YOUR TASK - Rewrite the material from the line containing "Which category has" through the line containing "202506-202510", inclusive, substituting "share" for "portion" and leaving everything else unchanged. Provide only those lines.

MATERIAL SUPPLIED -
----

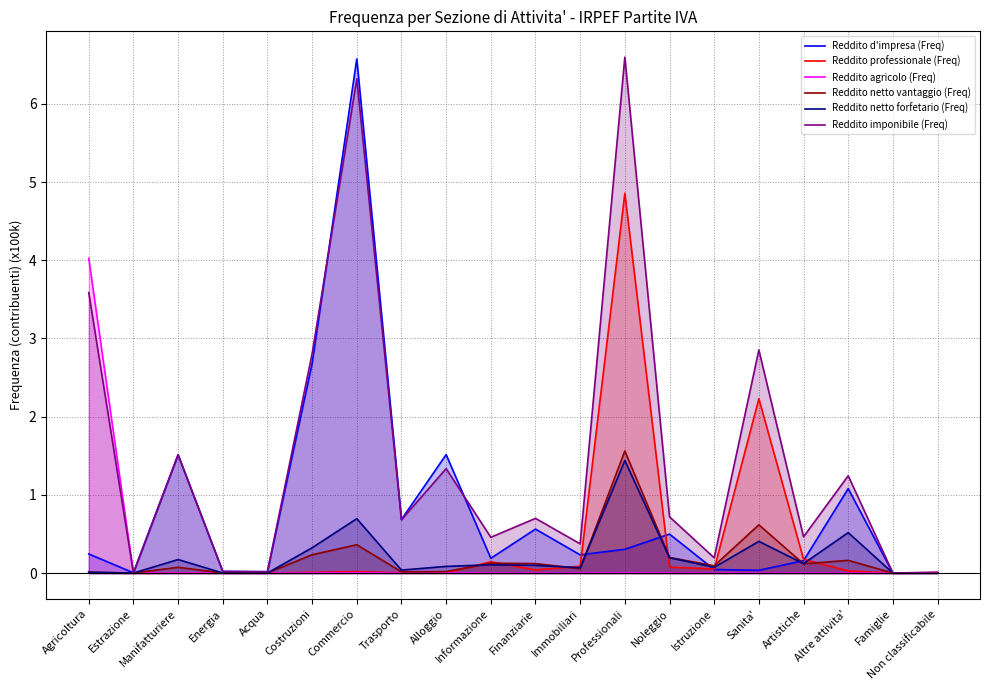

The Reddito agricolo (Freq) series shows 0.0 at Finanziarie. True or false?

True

----

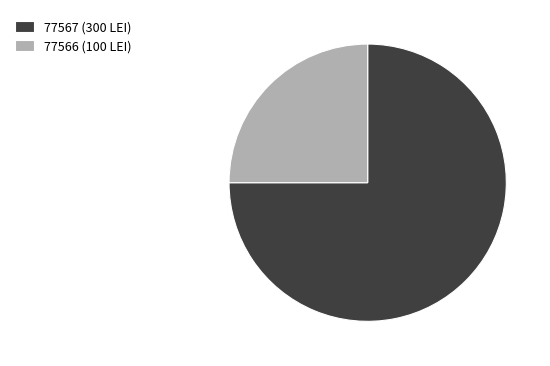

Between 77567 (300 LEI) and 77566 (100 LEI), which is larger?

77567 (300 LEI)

----

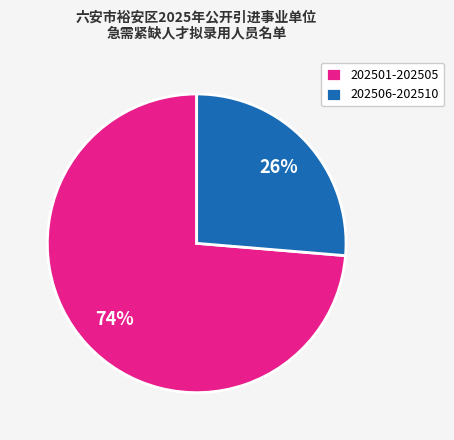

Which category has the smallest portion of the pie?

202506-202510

----

RESPONSE TO THE EXERCISE -
Which category has the smallest share of the pie?

202506-202510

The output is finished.